_Exercise objective_
Work out how many lines of the listing hold the string "Latitude". Answer with that number alone.

_Entries shown_
=== Section Start ===

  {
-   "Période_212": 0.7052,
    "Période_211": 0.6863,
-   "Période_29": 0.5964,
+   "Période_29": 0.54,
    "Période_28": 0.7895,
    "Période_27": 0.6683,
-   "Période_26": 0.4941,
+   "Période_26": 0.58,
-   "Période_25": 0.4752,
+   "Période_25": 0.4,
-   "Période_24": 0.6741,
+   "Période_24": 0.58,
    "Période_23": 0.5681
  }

=== Section End ===
=== Section Start ===

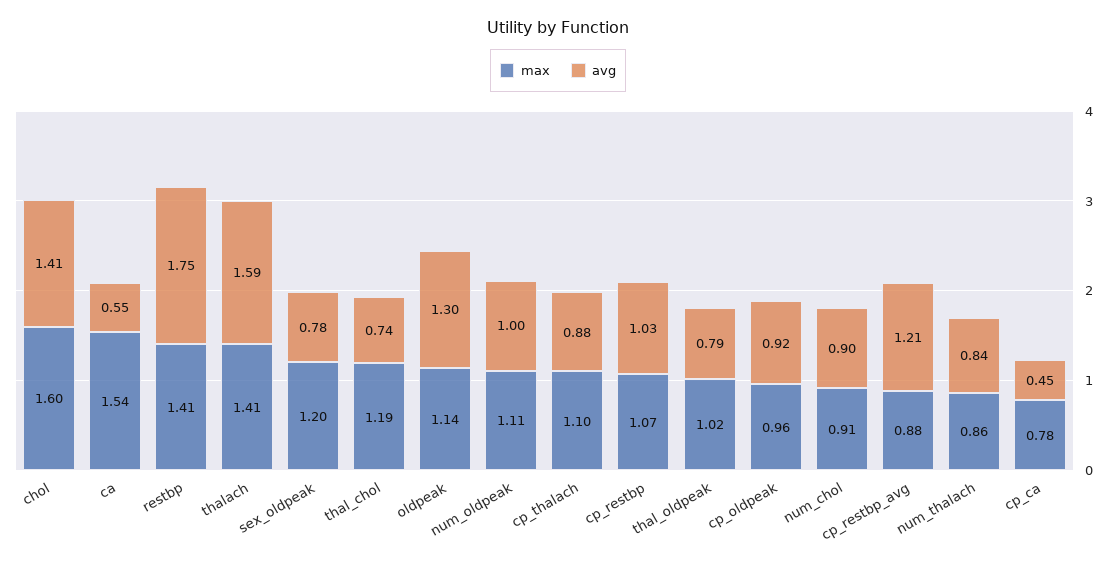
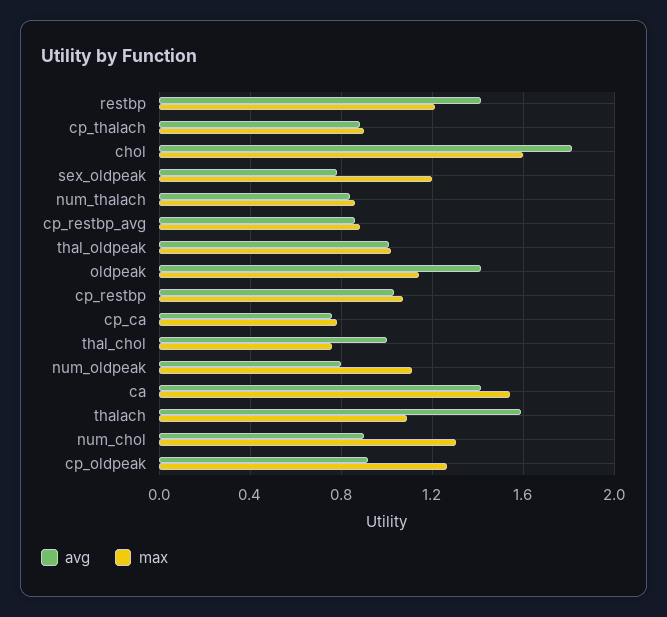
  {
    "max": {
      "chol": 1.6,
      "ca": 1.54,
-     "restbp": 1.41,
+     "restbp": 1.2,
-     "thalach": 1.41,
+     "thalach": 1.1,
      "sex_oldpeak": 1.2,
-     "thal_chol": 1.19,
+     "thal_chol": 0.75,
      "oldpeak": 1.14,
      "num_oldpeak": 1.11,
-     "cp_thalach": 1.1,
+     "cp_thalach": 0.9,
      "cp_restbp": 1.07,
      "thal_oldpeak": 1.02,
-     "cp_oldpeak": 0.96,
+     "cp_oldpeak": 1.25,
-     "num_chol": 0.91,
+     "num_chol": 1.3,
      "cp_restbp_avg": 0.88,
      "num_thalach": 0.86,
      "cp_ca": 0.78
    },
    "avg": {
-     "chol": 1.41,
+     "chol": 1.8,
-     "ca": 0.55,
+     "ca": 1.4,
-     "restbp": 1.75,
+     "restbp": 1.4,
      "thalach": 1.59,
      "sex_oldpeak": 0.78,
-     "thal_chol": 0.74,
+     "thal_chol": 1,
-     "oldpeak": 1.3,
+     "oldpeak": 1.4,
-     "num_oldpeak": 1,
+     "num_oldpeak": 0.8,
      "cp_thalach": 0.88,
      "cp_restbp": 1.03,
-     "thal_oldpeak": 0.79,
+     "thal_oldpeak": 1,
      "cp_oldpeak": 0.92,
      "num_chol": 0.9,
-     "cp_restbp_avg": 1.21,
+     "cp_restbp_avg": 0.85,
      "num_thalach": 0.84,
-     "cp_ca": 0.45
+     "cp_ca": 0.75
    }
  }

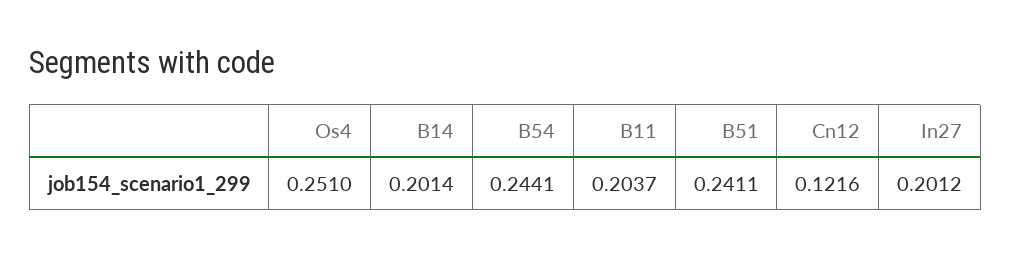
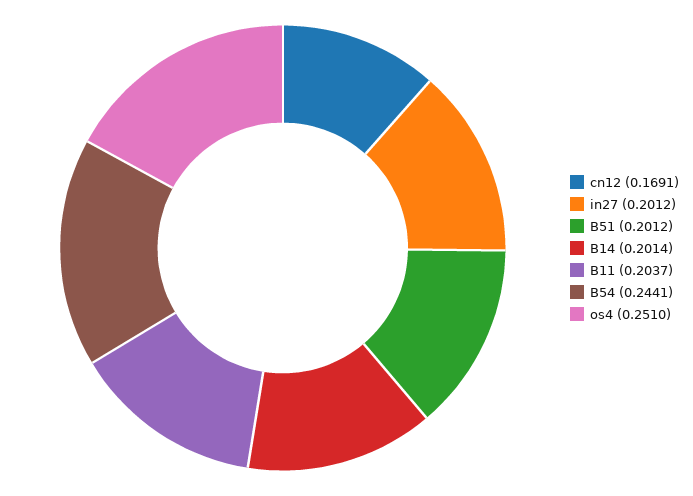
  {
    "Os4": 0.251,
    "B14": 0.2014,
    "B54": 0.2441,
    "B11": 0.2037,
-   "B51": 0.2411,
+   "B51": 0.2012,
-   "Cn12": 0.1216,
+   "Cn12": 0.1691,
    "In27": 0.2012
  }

=== Section End ===
=== Section Start ===

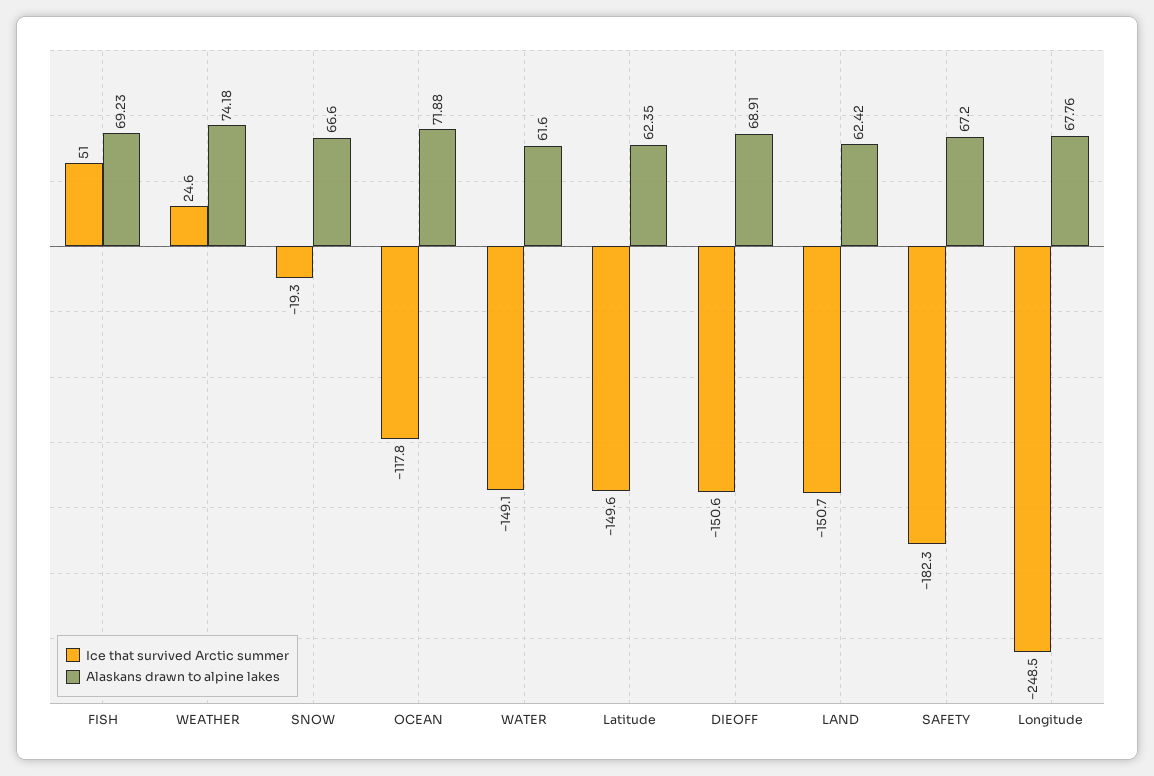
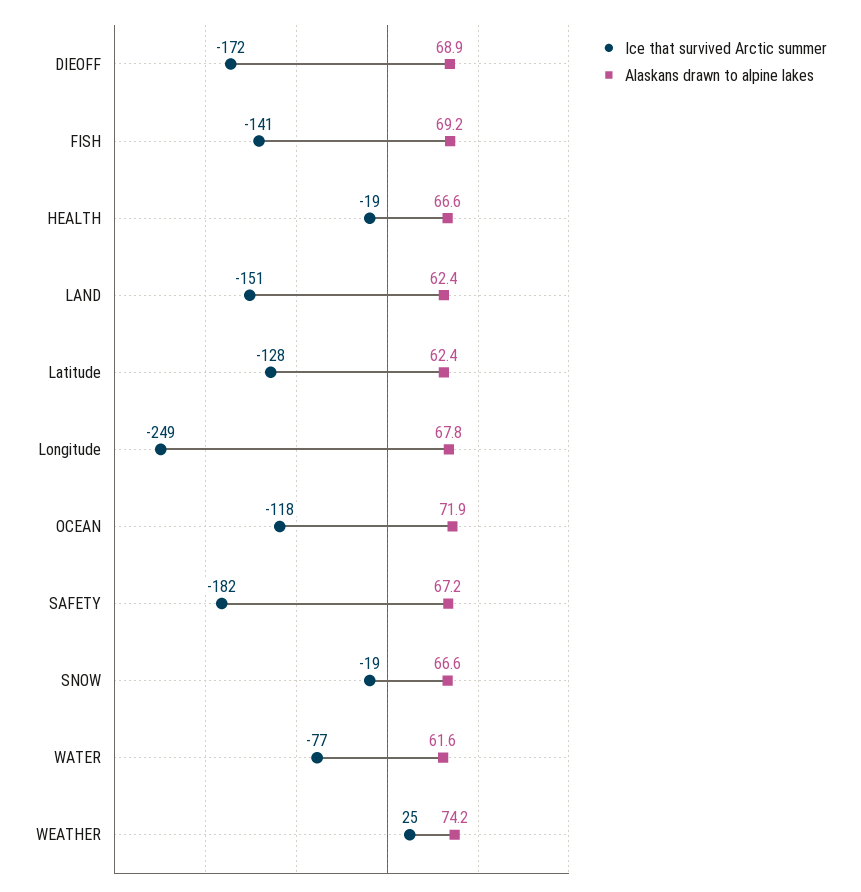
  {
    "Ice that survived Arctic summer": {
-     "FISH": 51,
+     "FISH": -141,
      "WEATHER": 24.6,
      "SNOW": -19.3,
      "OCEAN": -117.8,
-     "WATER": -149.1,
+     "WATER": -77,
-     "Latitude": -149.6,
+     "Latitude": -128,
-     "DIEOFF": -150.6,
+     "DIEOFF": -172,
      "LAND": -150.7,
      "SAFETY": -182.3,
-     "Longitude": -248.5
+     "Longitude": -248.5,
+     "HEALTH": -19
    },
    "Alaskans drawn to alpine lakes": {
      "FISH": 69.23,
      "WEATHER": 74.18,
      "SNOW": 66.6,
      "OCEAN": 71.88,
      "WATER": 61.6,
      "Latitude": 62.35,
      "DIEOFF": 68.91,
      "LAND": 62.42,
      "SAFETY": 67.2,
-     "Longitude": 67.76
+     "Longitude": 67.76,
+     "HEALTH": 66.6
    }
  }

=== Section End ===

_Response for this exercise_
3